Copy word for word the passage of the Texie Waterman article starting at "Texie Jane Waterman" and ending at "Dallas Cowboys Cheerleaders.".
START Extract to read
- Born: November 25, 1931 Dallas, Texas, U.S.
- Died: October 14, 1996 (aged 64) Dallas, Texas, U.S.
- Education: Highland Park High School
- Occupations: dancer choreographer dance teacher
- Spouse(s): Arte Johnson (divorced) Unknown (divorced) Hugh Howard (her death)

= Texie Waterman =

American choreographer (1931–1996)

Texie Jane Waterman (November 25, 1931 – October 14, 1996) was an American choreographer, dancer, and dance teacher. She was the first choreographer for the Dallas Cowboys Cheerleaders.

== Early life ==
Waterman was born in Dallas on November 25, 1931, to Robert Harold Waterman and Texie Willis Waterman. She attended Highland Park High School. Her mother was a dance instructor who co-founded the Dallas Civic Ballet. Waterman grew up taking dance classes and, at the age of 17, started teaching dance in various towns in Texas, including Mineola.
END Extract to read
START Input data
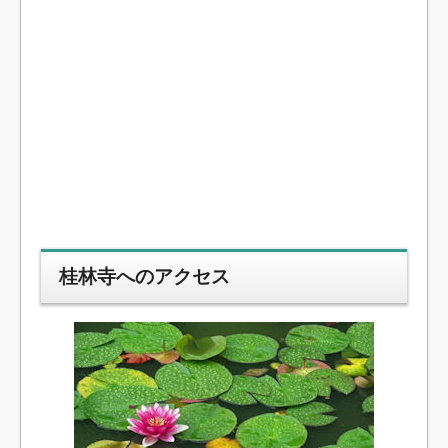
桂林寺へのアクセス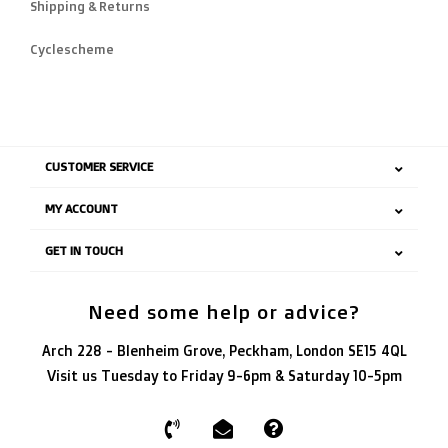
Shipping & Returns
Cyclescheme
CUSTOMER SERVICE
MY ACCOUNT
GET IN TOUCH
Need some help or advice?
Arch 228 - Blenheim Grove, Peckham, London SE15 4QL
Visit us Tuesday to Friday 9-6pm & Saturday 10-5pm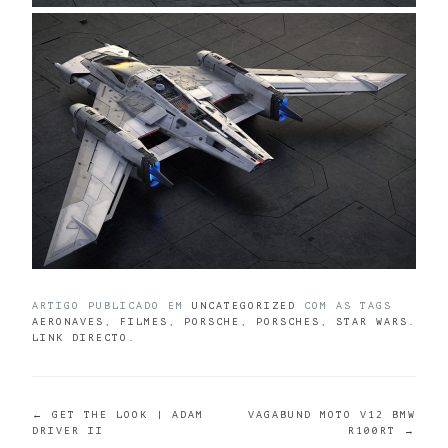
ARTIGO PUBLICADO EM
UNCATEGORIZED
COM AS TAGS
AERONAVES
,
FILMES
,
PORSCHE
,
PORSCHES
,
STAR WARS
.
LINK DIRECTO
.
POST
←
GET THE LOOK | ADAM
VAGABUND MOTO V12 BMW
DRIVER II
R100RT
→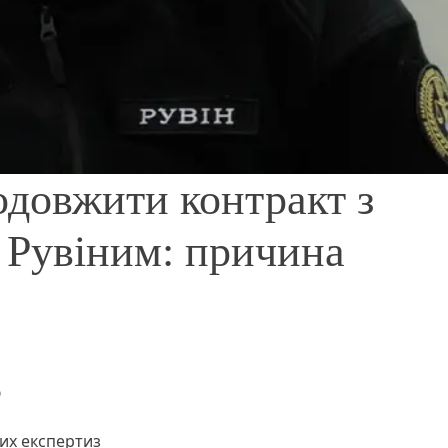
довжити контракт з
Рувіним: причина
ю
вих експертиз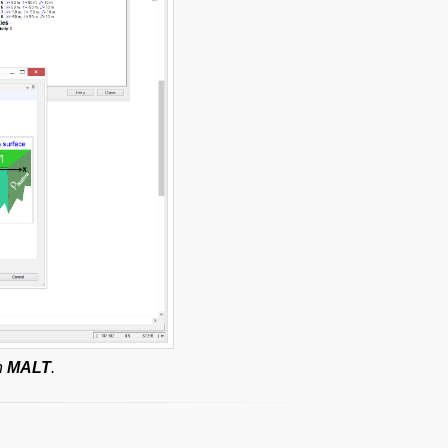
n
MALT
.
END Input data
### Task result
Texie Jane Waterman (November 25, 1931 – October 14, 1996) was an American choreographer, dancer, and dance teacher. She was the first choreographer for the Dallas Cowboys Cheerleaders.